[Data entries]
****************************************

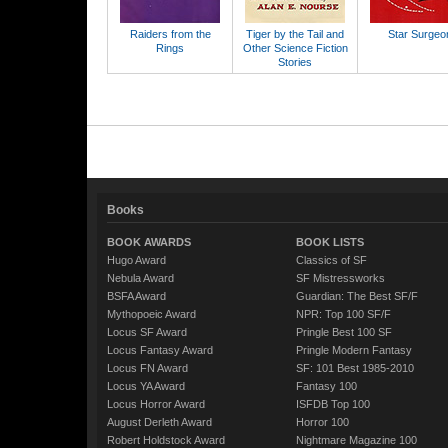
Raiders from the
Tiger by the Tail and
Star Surgeo
Rings
Other Science Fiction
Stories
Books
BOOK AWARDS
BOOK LISTS
Hugo Award
Classics of SF
Nebula Award
SF Mistressworks
BSFA Award
Guardian: The Best SF/F
Mythopoeic Award
NPR: Top 100 SF/F
Locus SF Award
Pringle Best 100 SF
Locus Fantasy Award
Pringle Modern Fantasy
Locus FN Award
SF: 101 Best 1985-2010
Locus YA Award
Fantasy 100
Locus Horror Award
ISFDB Top 100
August Derleth Award
Horror 100
Robert Holdstock Award
Nightmare Magazine 100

****************************************

#### [Exercise goal]
What you return must match the entries above exactly, apart from the pictures, which are left out.

#### [Solution to this problem]
Raiders from the
Tiger by the Tail and
Star Surgeo
Rings
Other Science Fiction
Stories
Books
BOOK AWARDS
BOOK LISTS
Hugo Award
Classics of SF
Nebula Award
SF Mistressworks
BSFA Award
Guardian: The Best SF/F
Mythopoeic Award
NPR: Top 100 SF/F
Locus SF Award
Pringle Best 100 SF
Locus Fantasy Award
Pringle Modern Fantasy
Locus FN Award
SF: 101 Best 1985-2010
Locus YA Award
Fantasy 100
Locus Horror Award
ISFDB Top 100
August Derleth Award
Horror 100
Robert Holdstock Award
Nightmare Magazine 100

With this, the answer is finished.